Mike Faith is a man who knows he can get things wrong. He tells the story of a time when Zappos founder Tony Hsieh came to Faith with a question. “I’m going to do this shoe thing online. Want to invest?” Faith declined, saying the business would never work.
Faith may have missed an opportunity there, but he missed few others in the early years of his business, Headsets.com. The company was on an exceptional growth path, being named to the Inc. 5000 five times. Faith describes the culture as chaotic, with growth so fast that team members felt unsettled as they scurried to keep up. The focus was on sales, and the numbers in 2007 had climbed past $30 million.
Then came the recession.
To survive, Faith made the tough decision to trim his fast growing company from a $30 million business to an $11 million dollar business –from 65 employees to about 30. The move took Headsets.com off the Inc. 500, which Faith admits was a hit to the ego at the time.
By moving the focus to profit instead of sales, and cutting almost all marketing, Headsets.com survived the recession.
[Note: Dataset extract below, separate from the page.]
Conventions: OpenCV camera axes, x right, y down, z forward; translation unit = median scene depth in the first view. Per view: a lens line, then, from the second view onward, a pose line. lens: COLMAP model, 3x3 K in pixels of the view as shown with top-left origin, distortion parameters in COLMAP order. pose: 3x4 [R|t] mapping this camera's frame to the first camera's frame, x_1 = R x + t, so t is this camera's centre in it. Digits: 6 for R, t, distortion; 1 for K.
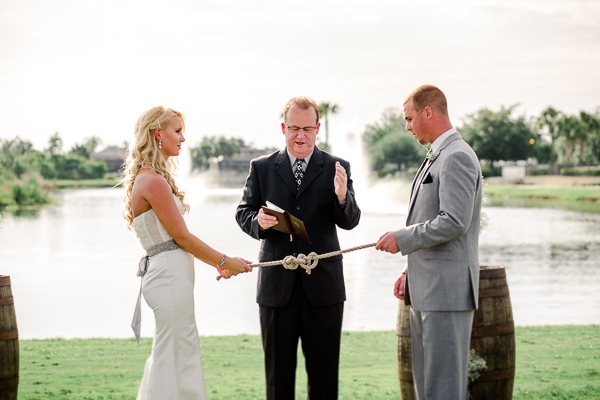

More than just surviving, Faith found something amazing had happened: Headsets.com had their most profitable year ever.
“I look back now, and I can’t see why being on the growth lists was so important to me,” says Faith told attendees at the 2014 Small Giants Summit in an interview with Bo Burlingham, author of Small Giants. “It shouldn’t have had quite the same level of influence on me that it did.”
Seven years further on, Headsets.com has grown every year since then, and will be about $18 million in sales by the end of 2014.
“I’m far more interested now in decisions that are good for parties around me, and not just for me,” says Faith. He says his interest in customers, suppliers and employees is greater now than when he was just focused on growth.
“Now we can plan for more stability,” says Faith. His leaders are able to assume people will be in the company for a long time, and invest in them accordingly. Faith says the stability, along with a clear focus on a shared goal, leads to better decision making.
“People know what we’re looking for, and what we want to achieve in two to three years out, and they can make decisions to get us there.”
Amber Johnson is the Center for Values-Driven Leadership’s chief communications officer.